Le président égyptien, Mohamed Morsi, a annoncé samedi la rupture de toute relation diplomatique avec la Syrie et somme le Hezbollah de quitter le territoire syrien. Prononcé dans un contexte politico-économique particulièrement difficile en Egypte, son discours est jugé par certains comme une « vraie farce ».
« Nous avons pris la décision ferme aujourd’hui de rompre toute relation avec la Syrie et le régime syrien ». Le ton est donné. Mohamed Morsi ne mâche pas ses mots. L’actuel président égyptien va plus loin et déclare. « Le Hezbollah doit quitter la Syrie. Je suis très sérieux dans mes déclarations. Le Hezbollah n’a pas sa place en Syrie ».
Une déclaration au relent de guerre contre le régime syrien prononcée devant des milliers de fidèles samedi au Caire. Les avis sont partagés. Du côté de Damas, on condamne une décision
« irresponsable ».
« La Syrie condamne cette position irresponsable qui reflète la volonté de Mohamed Morsi de mettre en place l’agenda de la Confrérie Musulmane. La Syrie reste convaincue que le parti des Frères Musulmans égyptiens fera tomber ces genres de politiques et leurs graves conséquences sur la région », ont réagi les autorités syriennes. Avant d’ajouter : « Mohamed Morsi vient ainsi de se joindre à un groupe de comploteurs dirigé par les Etats-Unis, l’Israël contre la Syrie ».
« Une vraie farce »
Si la Syrie dénonce les propos « irresponsables » de Mohamed Morsi, l’opposition égyptienne parle de farce. Certains tels que Nader Bakki, vice-président des Affaires médiatiques pour la mouvance salafiste Al-Nour, souligne une déclaration contradictoire à celle prononcée à Moscou appelant à défendre le gouvernement de Bachar Al-Assad.

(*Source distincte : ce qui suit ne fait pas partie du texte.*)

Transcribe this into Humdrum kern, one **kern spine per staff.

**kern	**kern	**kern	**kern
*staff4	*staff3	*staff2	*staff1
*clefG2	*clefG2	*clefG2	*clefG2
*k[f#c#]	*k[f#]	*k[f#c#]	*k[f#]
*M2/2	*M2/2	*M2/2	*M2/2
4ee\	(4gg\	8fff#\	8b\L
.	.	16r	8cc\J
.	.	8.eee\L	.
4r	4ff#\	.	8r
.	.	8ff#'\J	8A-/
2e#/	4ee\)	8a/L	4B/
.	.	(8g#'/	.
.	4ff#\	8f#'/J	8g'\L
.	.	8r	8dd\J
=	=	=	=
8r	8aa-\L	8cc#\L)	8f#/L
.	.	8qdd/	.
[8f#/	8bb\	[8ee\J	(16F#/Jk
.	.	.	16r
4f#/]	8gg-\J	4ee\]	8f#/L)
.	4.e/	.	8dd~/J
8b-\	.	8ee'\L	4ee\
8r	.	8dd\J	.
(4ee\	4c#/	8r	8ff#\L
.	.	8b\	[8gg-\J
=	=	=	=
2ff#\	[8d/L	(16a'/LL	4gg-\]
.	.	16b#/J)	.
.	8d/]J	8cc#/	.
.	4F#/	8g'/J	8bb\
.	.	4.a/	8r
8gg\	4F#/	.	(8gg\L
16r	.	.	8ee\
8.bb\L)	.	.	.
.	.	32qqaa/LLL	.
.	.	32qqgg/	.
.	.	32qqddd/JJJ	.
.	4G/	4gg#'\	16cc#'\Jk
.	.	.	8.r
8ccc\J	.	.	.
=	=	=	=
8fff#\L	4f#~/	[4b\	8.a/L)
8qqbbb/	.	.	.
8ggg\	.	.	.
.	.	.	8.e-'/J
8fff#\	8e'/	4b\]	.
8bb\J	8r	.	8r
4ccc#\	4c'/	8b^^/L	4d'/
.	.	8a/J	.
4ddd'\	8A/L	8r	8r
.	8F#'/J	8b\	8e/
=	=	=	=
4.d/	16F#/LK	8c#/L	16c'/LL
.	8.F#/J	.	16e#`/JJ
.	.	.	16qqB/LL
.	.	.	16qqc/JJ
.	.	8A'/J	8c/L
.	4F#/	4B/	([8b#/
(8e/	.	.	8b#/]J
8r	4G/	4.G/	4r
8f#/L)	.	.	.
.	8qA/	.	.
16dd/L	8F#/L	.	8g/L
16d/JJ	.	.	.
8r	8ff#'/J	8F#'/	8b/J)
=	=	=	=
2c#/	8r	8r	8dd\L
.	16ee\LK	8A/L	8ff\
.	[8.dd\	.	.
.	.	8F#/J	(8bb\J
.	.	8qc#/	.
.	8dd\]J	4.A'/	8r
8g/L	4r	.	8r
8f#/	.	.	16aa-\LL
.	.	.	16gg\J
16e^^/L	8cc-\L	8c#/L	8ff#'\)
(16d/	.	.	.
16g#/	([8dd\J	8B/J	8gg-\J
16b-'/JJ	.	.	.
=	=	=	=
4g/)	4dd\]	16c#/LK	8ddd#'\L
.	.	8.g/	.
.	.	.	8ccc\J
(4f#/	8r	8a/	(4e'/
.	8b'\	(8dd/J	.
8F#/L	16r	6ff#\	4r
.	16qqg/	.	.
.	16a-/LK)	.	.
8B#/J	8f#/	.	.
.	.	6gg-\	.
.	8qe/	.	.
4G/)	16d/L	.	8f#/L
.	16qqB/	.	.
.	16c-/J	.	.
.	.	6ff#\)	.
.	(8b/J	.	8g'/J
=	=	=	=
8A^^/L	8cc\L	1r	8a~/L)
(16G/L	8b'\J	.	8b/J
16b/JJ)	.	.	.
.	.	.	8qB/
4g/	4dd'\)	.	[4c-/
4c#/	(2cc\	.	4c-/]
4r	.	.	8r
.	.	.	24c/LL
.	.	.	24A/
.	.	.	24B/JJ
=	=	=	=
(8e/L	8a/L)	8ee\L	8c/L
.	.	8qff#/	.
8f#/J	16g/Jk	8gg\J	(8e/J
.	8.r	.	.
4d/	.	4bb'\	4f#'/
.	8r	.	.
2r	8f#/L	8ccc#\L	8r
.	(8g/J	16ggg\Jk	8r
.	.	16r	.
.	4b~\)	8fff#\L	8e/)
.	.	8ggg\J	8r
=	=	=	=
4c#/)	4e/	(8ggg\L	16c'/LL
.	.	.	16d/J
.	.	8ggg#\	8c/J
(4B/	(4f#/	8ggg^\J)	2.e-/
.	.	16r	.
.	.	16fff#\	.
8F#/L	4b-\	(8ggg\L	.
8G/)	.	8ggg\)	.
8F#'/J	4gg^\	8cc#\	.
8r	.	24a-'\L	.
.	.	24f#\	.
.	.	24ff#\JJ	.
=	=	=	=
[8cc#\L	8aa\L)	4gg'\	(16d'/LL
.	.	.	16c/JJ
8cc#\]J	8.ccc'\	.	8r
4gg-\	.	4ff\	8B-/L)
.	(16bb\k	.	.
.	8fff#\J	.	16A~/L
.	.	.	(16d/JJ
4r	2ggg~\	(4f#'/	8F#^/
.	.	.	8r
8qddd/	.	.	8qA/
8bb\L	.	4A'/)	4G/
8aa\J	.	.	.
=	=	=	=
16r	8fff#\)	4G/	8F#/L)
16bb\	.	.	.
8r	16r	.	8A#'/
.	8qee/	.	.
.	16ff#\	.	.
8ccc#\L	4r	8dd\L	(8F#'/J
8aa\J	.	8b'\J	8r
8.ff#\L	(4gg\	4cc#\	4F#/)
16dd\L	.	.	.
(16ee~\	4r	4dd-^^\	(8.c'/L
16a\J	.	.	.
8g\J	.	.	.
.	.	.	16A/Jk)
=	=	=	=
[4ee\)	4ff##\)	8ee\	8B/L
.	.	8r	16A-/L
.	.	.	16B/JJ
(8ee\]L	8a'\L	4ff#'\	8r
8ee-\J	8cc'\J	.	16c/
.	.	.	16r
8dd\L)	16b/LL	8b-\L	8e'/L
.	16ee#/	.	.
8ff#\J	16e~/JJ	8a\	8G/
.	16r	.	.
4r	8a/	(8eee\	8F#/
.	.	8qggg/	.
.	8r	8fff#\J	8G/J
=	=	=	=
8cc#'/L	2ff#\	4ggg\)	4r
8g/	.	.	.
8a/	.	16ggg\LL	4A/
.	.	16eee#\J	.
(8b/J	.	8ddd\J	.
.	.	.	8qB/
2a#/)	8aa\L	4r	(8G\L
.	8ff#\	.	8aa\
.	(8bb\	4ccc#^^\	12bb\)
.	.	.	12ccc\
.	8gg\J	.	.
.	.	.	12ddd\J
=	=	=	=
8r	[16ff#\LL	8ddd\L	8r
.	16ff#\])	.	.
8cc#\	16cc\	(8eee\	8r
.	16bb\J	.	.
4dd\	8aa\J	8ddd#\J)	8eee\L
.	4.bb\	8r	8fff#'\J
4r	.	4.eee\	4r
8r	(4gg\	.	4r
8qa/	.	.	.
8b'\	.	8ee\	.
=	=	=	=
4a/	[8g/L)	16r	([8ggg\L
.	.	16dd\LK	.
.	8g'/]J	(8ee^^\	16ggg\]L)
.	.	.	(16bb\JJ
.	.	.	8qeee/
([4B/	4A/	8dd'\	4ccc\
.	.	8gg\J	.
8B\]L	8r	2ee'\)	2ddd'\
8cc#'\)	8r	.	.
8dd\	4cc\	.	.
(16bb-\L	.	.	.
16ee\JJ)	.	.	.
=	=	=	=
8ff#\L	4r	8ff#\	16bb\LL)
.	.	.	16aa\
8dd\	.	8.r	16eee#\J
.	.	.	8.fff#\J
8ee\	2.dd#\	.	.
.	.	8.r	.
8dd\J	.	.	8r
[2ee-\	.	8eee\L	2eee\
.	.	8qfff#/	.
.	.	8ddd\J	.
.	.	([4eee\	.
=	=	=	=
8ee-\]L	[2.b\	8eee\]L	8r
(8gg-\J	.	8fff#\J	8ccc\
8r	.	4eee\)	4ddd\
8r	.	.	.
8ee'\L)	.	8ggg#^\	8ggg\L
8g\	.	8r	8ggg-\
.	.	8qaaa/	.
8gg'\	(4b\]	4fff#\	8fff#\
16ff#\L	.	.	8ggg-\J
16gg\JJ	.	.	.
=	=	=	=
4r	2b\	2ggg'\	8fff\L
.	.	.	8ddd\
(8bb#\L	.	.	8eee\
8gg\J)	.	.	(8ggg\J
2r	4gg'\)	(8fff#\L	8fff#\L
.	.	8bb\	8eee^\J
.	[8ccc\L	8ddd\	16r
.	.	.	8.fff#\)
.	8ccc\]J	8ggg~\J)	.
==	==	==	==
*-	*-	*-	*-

Et d’autres dénoncent le caractère comique de cette position.
« Le discours était une vraie farce pour menacer ceux qui voudront protester le 30 juin », affirme Heba Yassin, Porte-parole du parti de l’opposition Al-Tayar Al-sha’aby. « Malgré tous ses discours, sa cote de popularité ne cesse de décroître. Ce qui prouve encore une fois son incapacité à gérer le pays. Les islamistes ne voient que l’aspect sectaire du conflit syrien, c’est-à-dire entre Chiite et Sunnite. Ils ne voient pas que c’est un soulèvement contre un régime dictateur ».
Stratégie politique ?
Décision sérieuse ou manœuvre purement politique ? Mohamed Morsi n’est pas à sa première sortie médiatique sur le dossier syrien. En août 2012, lors de son déplacement au sommet des non-alignés à Téhéran, le président égyptien dénonce le régime « oppressif » de la Syrie.
Une dénonciation qui avait profondément choqué les représentants syriens présents au sommet. La délégation syrienne quitte la salle pour protester contre le discours de Mohamed Morsi. « La délégation syrienne a quitté pour protester contre le contenu du discours de Morsi qui est une ingérence dans les affaires intérieures syriennes et une incitation à la poursuite du bain de sang en Syrie », avait affirmé Wallid Mouallem, chef de la diplomatie syrienne.
Le jeu de Morsi, en tournant le dos au régime syrien, reste toujours une énigme. Tactique politique pour plaire à Washington ? En tout cas, tout laisse à le croire. Au moment où le pays traverse une profonde crise financière, toutes les pistes, pour séduire l’Occident et sortir de l’ornière, semblent exploitables pour le président égyptien.